Records from a dataset -
====================
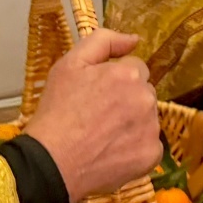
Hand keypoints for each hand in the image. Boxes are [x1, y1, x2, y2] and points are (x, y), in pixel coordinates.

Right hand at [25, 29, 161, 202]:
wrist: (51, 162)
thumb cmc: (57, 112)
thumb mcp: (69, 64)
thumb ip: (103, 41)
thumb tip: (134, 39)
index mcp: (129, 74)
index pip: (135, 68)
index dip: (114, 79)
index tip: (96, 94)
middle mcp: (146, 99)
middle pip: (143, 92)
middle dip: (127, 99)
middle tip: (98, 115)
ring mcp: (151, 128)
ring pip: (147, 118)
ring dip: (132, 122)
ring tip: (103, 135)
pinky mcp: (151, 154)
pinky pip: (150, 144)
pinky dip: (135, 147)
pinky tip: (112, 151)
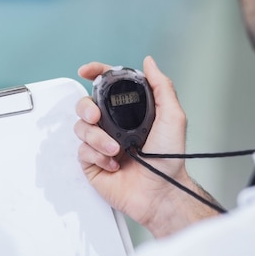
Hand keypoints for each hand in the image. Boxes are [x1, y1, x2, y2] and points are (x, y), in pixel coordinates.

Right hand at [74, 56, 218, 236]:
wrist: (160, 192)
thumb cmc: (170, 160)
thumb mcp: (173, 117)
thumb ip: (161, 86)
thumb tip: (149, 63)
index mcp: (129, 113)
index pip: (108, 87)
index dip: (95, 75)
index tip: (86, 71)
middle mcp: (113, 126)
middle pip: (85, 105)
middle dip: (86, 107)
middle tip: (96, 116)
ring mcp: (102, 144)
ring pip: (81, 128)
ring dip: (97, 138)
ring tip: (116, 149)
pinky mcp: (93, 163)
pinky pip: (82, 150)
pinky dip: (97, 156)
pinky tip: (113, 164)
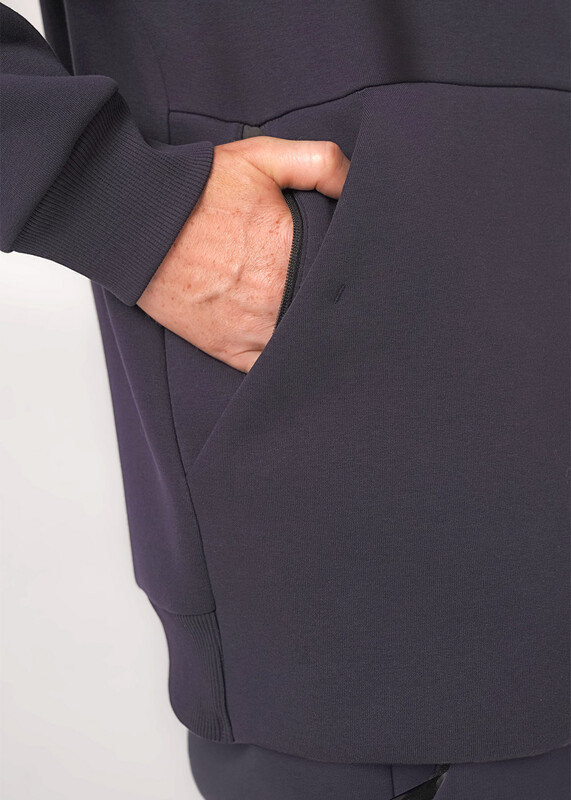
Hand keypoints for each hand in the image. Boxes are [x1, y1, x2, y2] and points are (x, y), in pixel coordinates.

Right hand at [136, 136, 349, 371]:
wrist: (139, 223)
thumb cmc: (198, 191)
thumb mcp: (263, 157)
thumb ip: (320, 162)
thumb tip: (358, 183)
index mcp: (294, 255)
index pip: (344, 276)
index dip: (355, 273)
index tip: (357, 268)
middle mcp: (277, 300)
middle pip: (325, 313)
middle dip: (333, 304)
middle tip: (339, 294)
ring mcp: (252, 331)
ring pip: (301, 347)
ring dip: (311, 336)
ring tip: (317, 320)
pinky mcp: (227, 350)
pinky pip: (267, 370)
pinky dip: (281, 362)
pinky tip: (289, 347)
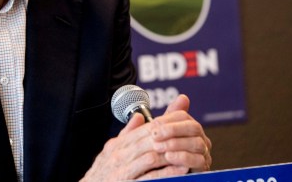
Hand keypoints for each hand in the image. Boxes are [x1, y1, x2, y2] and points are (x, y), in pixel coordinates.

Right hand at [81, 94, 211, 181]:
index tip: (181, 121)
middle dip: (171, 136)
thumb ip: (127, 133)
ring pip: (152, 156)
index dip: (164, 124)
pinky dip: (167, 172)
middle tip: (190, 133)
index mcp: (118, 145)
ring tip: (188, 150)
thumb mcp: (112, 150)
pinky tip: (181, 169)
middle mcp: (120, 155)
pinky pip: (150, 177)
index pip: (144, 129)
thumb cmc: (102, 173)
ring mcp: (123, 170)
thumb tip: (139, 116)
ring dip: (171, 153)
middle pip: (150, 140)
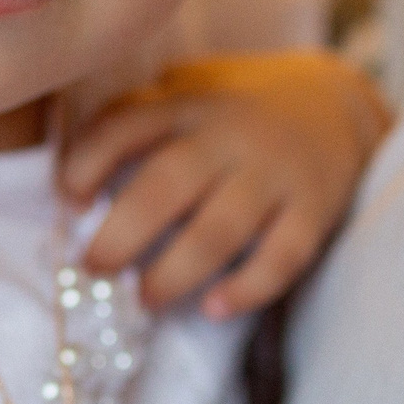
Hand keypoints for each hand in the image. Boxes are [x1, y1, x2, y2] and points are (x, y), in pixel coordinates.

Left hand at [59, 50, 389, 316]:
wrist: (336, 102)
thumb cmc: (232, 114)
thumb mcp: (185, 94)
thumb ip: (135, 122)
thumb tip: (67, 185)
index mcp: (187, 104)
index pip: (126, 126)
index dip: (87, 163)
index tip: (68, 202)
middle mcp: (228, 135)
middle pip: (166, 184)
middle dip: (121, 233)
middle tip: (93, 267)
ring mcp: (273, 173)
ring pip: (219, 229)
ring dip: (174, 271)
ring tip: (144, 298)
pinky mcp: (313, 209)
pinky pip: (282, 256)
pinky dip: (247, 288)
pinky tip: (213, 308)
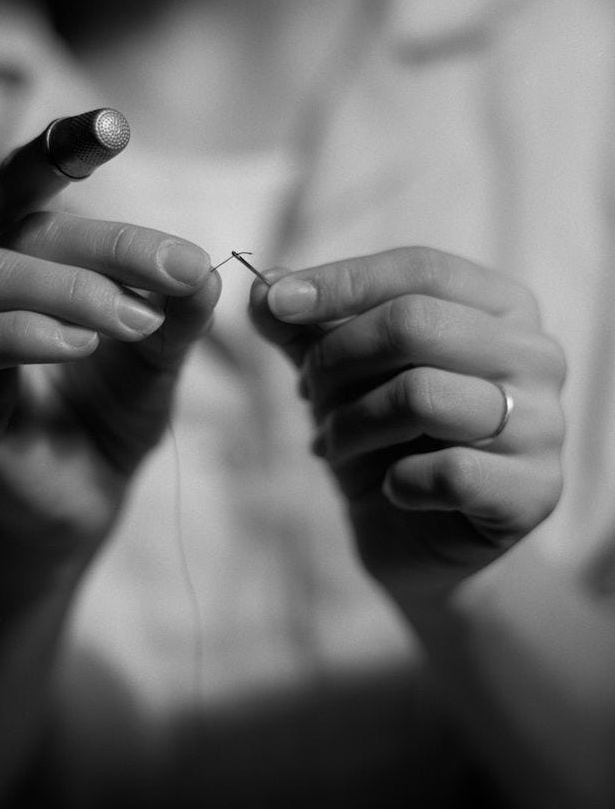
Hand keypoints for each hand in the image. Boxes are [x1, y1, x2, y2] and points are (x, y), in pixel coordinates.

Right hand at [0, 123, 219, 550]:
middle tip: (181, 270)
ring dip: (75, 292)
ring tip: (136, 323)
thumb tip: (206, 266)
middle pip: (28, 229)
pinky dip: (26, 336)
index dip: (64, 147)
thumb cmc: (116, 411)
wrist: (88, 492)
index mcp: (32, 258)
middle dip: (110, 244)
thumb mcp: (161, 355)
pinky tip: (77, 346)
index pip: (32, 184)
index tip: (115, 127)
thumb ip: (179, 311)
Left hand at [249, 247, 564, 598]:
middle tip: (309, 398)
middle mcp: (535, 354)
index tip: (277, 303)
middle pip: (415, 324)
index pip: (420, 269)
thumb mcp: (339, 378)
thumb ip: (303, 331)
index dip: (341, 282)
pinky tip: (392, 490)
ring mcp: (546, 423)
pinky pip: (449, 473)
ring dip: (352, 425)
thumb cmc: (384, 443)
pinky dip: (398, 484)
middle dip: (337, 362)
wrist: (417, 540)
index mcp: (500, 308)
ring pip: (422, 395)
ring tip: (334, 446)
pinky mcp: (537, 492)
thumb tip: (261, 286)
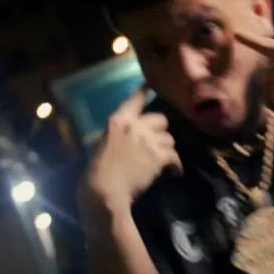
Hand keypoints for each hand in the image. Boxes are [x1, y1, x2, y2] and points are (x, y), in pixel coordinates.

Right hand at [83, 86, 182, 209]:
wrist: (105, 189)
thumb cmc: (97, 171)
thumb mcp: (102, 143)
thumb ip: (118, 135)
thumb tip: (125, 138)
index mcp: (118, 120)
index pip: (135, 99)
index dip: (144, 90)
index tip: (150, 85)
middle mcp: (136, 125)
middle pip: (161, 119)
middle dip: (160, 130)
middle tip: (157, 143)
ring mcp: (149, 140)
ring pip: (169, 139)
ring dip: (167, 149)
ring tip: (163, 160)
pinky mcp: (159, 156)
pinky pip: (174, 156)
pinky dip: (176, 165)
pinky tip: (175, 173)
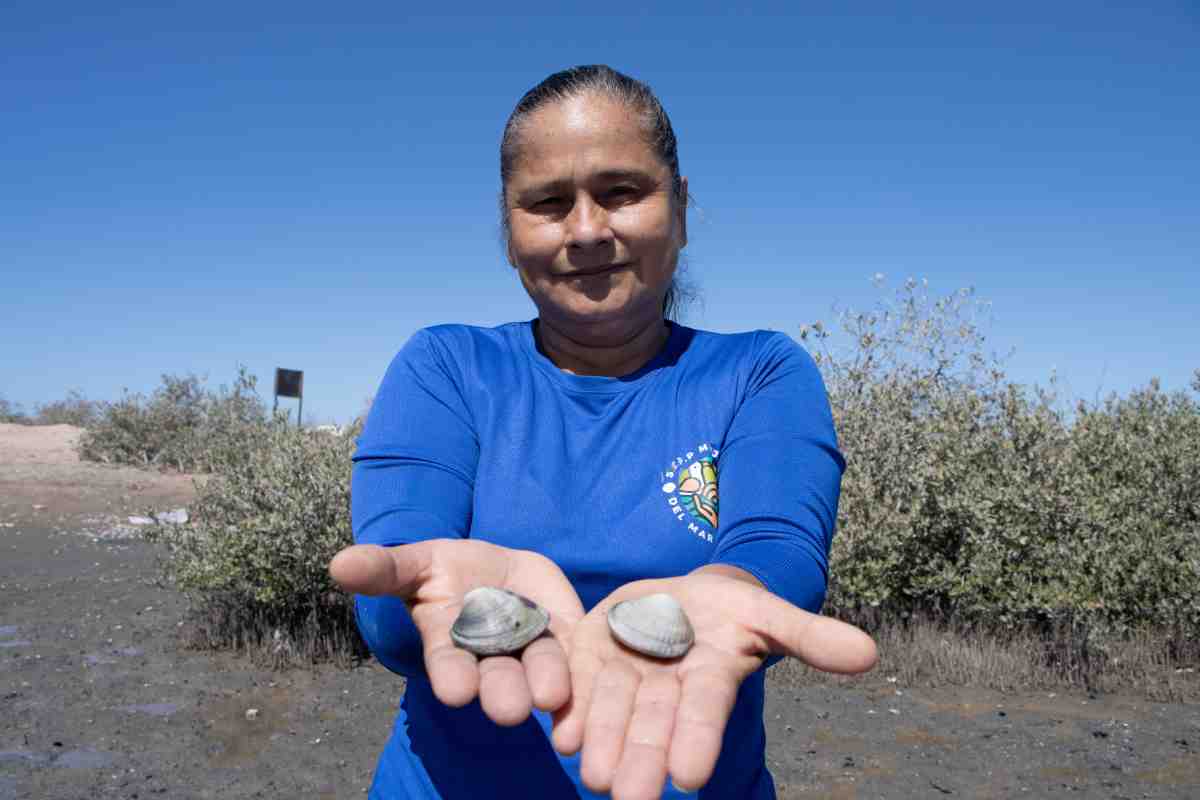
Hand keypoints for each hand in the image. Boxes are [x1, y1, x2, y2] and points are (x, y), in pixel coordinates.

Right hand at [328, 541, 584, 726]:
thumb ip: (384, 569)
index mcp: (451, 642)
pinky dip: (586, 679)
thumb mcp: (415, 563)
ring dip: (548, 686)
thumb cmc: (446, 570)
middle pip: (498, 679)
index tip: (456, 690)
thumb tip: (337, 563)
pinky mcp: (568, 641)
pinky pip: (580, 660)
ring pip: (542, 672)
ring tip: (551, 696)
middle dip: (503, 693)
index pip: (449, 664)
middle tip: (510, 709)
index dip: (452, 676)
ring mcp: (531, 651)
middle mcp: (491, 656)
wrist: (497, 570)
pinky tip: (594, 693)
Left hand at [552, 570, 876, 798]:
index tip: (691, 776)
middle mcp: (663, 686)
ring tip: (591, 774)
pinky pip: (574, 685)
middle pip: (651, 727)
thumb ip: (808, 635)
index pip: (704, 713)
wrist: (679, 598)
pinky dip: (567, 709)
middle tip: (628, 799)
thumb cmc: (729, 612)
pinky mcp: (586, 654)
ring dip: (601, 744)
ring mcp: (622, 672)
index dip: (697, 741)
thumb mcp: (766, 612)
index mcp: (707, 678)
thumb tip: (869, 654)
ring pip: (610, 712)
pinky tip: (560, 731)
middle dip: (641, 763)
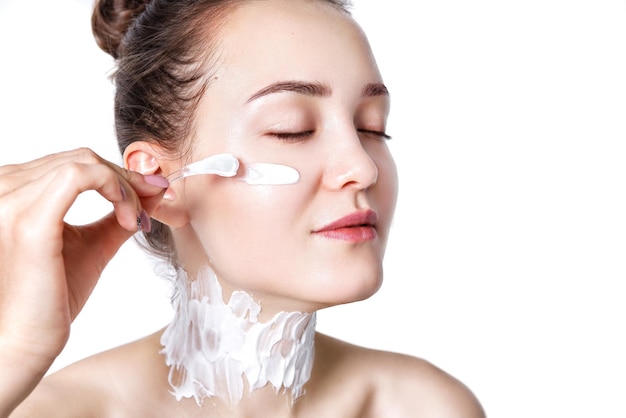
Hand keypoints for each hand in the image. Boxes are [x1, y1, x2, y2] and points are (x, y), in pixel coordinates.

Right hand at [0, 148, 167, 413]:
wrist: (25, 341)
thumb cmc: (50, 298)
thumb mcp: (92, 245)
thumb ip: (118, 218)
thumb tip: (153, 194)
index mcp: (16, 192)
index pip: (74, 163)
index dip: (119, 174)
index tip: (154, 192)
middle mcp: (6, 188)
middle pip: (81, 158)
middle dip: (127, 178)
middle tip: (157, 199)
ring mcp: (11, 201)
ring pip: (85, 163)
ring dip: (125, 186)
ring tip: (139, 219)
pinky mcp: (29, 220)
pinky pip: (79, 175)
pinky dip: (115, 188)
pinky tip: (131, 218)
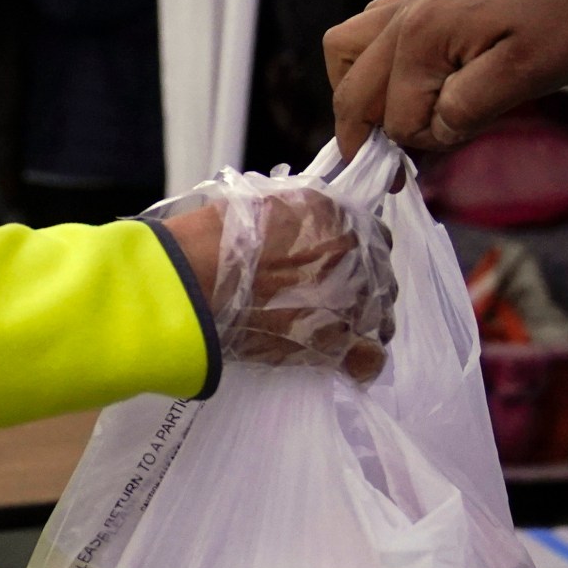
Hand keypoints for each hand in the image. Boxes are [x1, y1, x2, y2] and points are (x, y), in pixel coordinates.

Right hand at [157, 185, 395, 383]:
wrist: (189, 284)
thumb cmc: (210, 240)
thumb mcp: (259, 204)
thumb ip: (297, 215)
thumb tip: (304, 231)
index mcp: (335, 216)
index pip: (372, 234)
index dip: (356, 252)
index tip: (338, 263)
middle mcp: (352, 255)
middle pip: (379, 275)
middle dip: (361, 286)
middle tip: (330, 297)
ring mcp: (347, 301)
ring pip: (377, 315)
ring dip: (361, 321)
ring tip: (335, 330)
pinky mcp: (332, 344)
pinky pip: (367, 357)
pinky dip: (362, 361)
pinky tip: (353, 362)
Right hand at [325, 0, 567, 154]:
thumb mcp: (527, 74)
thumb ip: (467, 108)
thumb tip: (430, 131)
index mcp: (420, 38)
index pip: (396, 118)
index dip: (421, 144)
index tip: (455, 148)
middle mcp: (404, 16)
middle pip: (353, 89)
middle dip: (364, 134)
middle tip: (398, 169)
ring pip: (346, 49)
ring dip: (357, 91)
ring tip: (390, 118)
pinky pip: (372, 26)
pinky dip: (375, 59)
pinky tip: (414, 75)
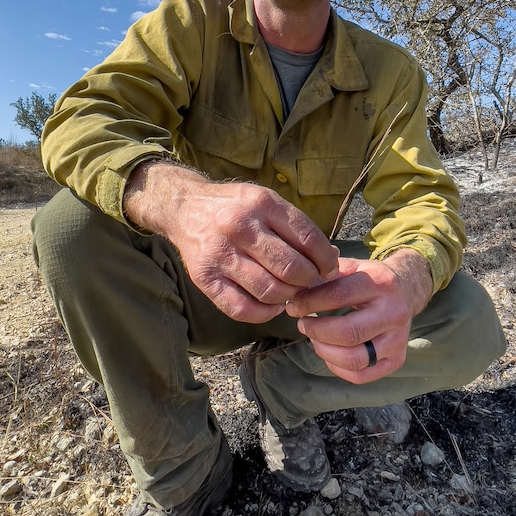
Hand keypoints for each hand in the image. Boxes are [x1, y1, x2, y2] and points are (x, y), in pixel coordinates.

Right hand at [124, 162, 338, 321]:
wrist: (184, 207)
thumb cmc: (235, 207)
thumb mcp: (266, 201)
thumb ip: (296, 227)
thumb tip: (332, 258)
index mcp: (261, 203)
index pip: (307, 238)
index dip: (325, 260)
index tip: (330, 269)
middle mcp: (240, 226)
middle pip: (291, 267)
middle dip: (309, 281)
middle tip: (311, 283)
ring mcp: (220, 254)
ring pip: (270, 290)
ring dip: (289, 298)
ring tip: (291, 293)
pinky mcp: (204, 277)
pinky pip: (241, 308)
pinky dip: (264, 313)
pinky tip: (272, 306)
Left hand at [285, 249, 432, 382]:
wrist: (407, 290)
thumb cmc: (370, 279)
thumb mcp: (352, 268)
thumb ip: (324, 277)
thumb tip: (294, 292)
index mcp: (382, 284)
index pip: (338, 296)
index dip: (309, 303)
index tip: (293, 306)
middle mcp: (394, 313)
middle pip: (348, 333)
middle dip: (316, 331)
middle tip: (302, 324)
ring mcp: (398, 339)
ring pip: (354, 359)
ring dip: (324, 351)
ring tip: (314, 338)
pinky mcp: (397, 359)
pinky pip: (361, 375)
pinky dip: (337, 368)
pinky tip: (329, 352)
====================
Above are records; repeat only the lines from the line with "index mcp: (129, 74)" through the line with "pinky pip: (82, 150)", and leave pictures out.

index mcp: (129, 74)
index pip: (135, 68)
index dip: (114, 79)
index tip: (96, 94)
middle mcp: (146, 99)
middle pip: (143, 92)
middle dip: (127, 99)
middle tip: (98, 115)
ring mcp: (151, 128)
ring pip: (147, 118)
ring dip: (132, 122)
ring tip: (103, 135)
pinky mcp: (151, 154)
pinky pip: (150, 144)
pinky dip: (135, 147)
pinky tip: (112, 151)
Hand keypoints for each hand in the image. Boxes are [x1, y1, x2, y2] and points are (x, y), in pixel coordinates.

Right hand at [74, 56, 218, 236]:
wrist: (160, 192)
thumb cmc: (170, 160)
thumb mcp: (173, 117)
thumb ip: (161, 86)
thumb tip: (149, 63)
index mcp: (129, 113)
index pip: (108, 87)
index dip: (95, 75)
index tip: (86, 71)
middle mcp: (113, 126)
middle pip: (85, 105)
middle dip: (86, 107)
middle tip: (96, 116)
ring mcp: (102, 144)
ring pip: (81, 128)
ring dip: (97, 138)
ring tip: (116, 149)
pinky mcp: (93, 163)
pinky pip: (82, 150)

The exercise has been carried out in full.